La sincérité est en ce moment une fissure dans un monde d’indifférents ou d’hostiles à la foi. Par cette fissure, Dieu peut pénétrer dans cet homme, dans sa vie et dans sa parole. Car Dieu est le Dieu de la sincérité. Par exemple, la rencontre de Jésus avec la Samaritaine illustre bien cette nécessité de la sincérité pour la foi. Cette femme en effet, n’avait aucun désir de religion, sa vie matrimoniale ne prédisposait à rien de religieux. Mais sa sincérité à répondre en toute vérité à la demande de Jésus à propos de son mari, a été pour elle la porte à sa foi. « En cela, tu as dit vrai » conclut Jésus. Ayant donc fait l’option de la vérité, elle ouvre sa porte de vie et de parole à Jésus qui est la Vérité. Sa sincérité lui a valu la foi. De même, la foi permet à la sincérité de trouver son fondement en Jésus. La foi nécessite la sincérité et cette dernière rend expressive la première.
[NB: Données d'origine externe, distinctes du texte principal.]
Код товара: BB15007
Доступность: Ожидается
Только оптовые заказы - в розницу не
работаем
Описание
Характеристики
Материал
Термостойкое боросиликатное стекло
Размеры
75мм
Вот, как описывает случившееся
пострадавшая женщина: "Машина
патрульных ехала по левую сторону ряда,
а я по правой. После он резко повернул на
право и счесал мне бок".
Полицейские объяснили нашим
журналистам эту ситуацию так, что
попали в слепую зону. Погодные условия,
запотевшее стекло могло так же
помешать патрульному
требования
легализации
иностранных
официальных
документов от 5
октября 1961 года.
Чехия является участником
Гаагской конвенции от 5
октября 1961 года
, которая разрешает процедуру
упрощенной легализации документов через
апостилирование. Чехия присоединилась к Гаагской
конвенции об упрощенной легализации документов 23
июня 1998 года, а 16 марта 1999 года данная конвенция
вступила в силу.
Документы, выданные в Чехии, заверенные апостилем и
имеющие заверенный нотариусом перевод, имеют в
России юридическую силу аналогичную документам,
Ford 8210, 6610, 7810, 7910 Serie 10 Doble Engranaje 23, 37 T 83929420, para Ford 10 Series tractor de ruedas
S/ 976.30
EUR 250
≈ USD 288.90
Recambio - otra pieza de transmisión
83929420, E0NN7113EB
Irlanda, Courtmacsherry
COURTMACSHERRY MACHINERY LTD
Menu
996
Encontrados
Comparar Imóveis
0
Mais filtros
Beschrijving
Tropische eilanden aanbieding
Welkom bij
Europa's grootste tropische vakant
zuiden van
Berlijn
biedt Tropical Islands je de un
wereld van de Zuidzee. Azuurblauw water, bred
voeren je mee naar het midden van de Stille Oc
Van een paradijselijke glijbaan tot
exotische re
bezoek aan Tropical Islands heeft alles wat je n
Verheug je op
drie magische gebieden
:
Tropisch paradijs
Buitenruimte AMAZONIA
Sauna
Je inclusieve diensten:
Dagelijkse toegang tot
Le chrétien qui a la foi doit être sincère. De même le citoyen qui veut le développement de sa cité, doit cultiver la sincérité. Faire cultiver la sincérité chez les jeunes et les enfants de la société, c’est prévoir garantir des hommes responsables et sincères pour une société plus viable et plus fiable.